Through the Bible in a Year: Psalm 89, 96, 100-101, 105, 132
I will sing of the steadfast love of the Lord, forever; with my mouth I will make known your faithfulness to all generations. For I said, “Steadfast love will be built up forever; in the heavens you will establish your faithfulness.” Psalm 89:1-2
Several years ago, we bought a house before it was built. For the next several months, we watched our house being built. Every morning I would leave the apartment a few minutes early, just so I could drive by the construction site and see the progress on the house.
Some days were really exciting, because you could see the progress from the road. And I would call my wife and say, “Trish! They got the shingles on today!” Or I would send pictures from where they started the bricks.
But there were other days–even long stretches of days–where it didn’t look like anything was happening. From the street, it appeared that work had come to a standstill.
There was still work being done. Workers were inside the house. They might be laying down carpeting, or hanging drywall, or working on the wiring. I might not see progress from the street, but I knew that the house was being built.
A chronological reading plan is like that. There are days when there is a lot of progress in the storyline. Moses parts the Red Sea, David kills Goliath, Jesus is born.
But there are other days, like today, where we are skipping through the Psalms, seemingly at random. We get to a Psalm such as Psalm 89, by Ethan the Ezrahite. Who in the world is Ethan the Ezrahite, and what does he have to do with the God’s redemptive story?
Answers: Don’t know, and not much. As always, the folks at gotquestions.org do a great job of telling us everything they can about Ethan the Ezrahite. I learned, for example, that he’s mentioned in 1 Kings 4:31. When Solomon’s wisdom is being extolled, Solomon is described as being “wiser than Ethan the Ezrahite.” But that’s pretty much all we know about him. He was wise, but not as wise as Solomon.

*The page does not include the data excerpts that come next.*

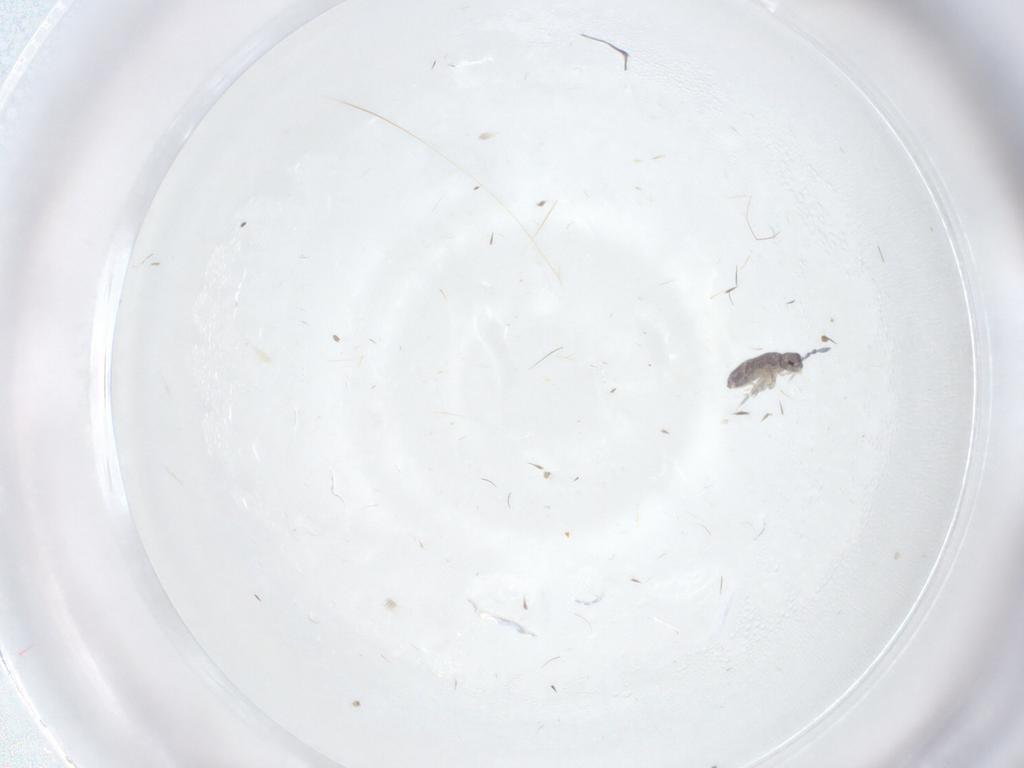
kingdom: Animalia
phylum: Arthropoda
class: Collembola
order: Entomobryomorpha
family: Entomobryidae
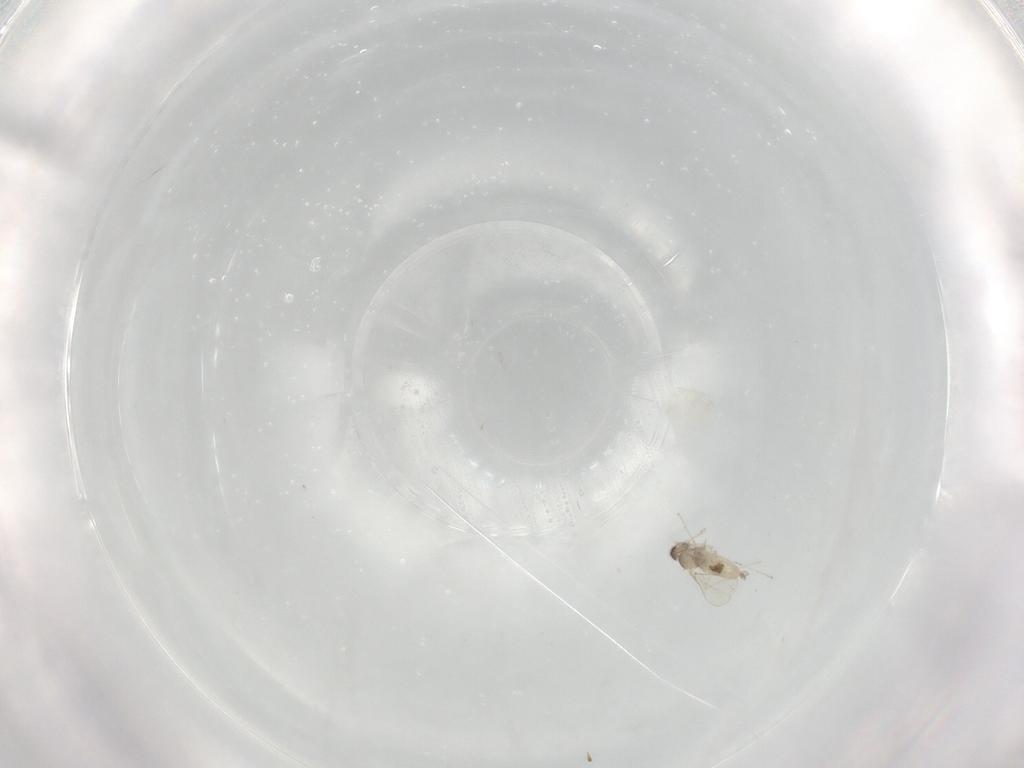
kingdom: Animalia
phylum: Arthropoda
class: Insecta
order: Diptera
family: Cecidomyiidae
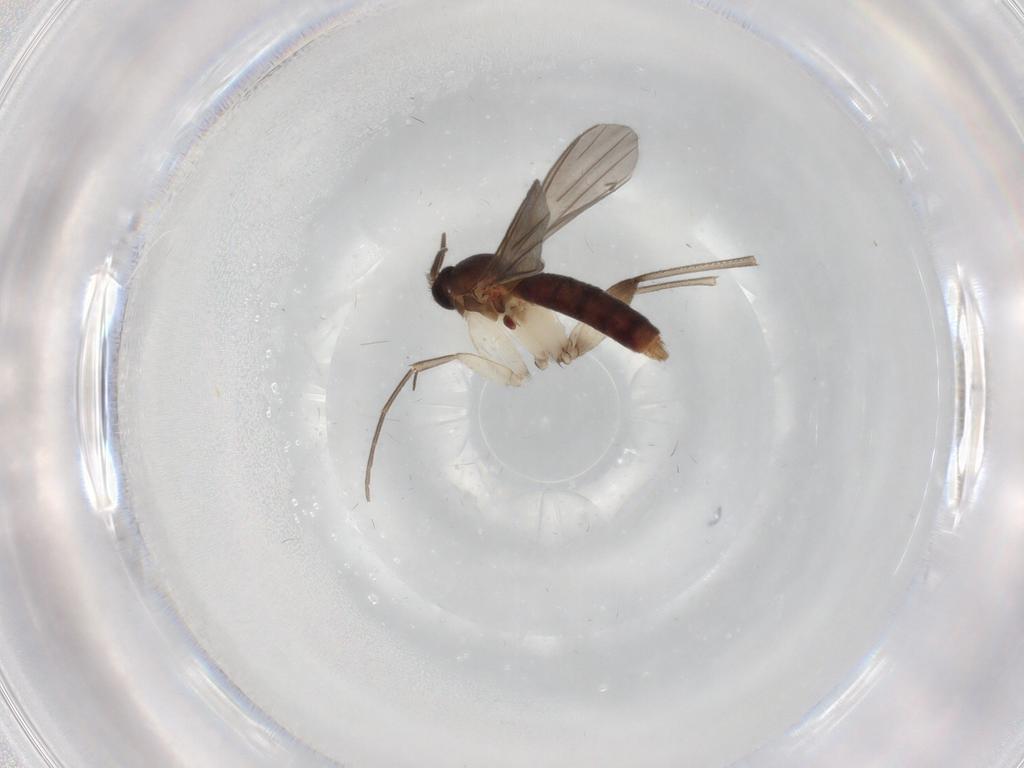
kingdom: Animalia
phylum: Arthropoda
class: Insecta
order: Diptera
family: Mycetophilidae
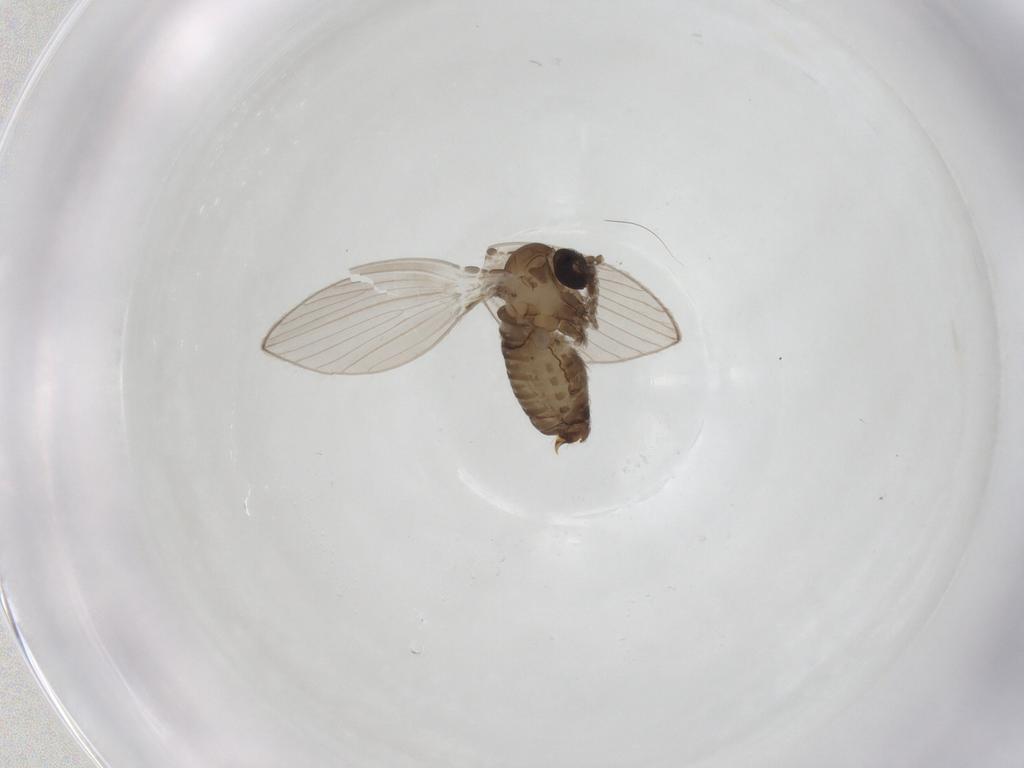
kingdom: Animalia
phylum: Arthropoda
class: Insecta
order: Diptera
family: Psychodidae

Um, okay. The main thing we know about him is that Solomon is smarter than he is.
And yet, Ethan the Wise-But-Not-As-Wise-As-Solomon gets a Psalm. And a relatively long Psalm at that. And in Ethan’s Psalm, you get some of the highest expressions of praise to God:
I will sing of the steadfast love of the Lord, forever; with my mouth I will make known your faithfulness to all generations. (Psalm 89:1)
But you also get some of the most honest, heartfelt questions:
Lord, where is your steadfast love of old, which by your faithfulness you swore to David? Remember, O Lord, how your servants are mocked, and how I bear in my heart the insults[f] of all the many nations, (Psalm 89:49-50)
So back to my analogy about having a house built. Ethan the Ezrahite is a sub-contractor. He’s an electrician, working on the wiring. He helps me understand that even when the switch is turned off, there is still power in the line. That I may not be able to see what is going on behind the walls, but that doesn’t mean God is not at work.
So don’t lose heart on Psalms days. They are the “leg days” of our reading plan. The Lord is working on the wiring of your soul. He is showing you how His people walked with Him, more than He’s showing you what happened when they did.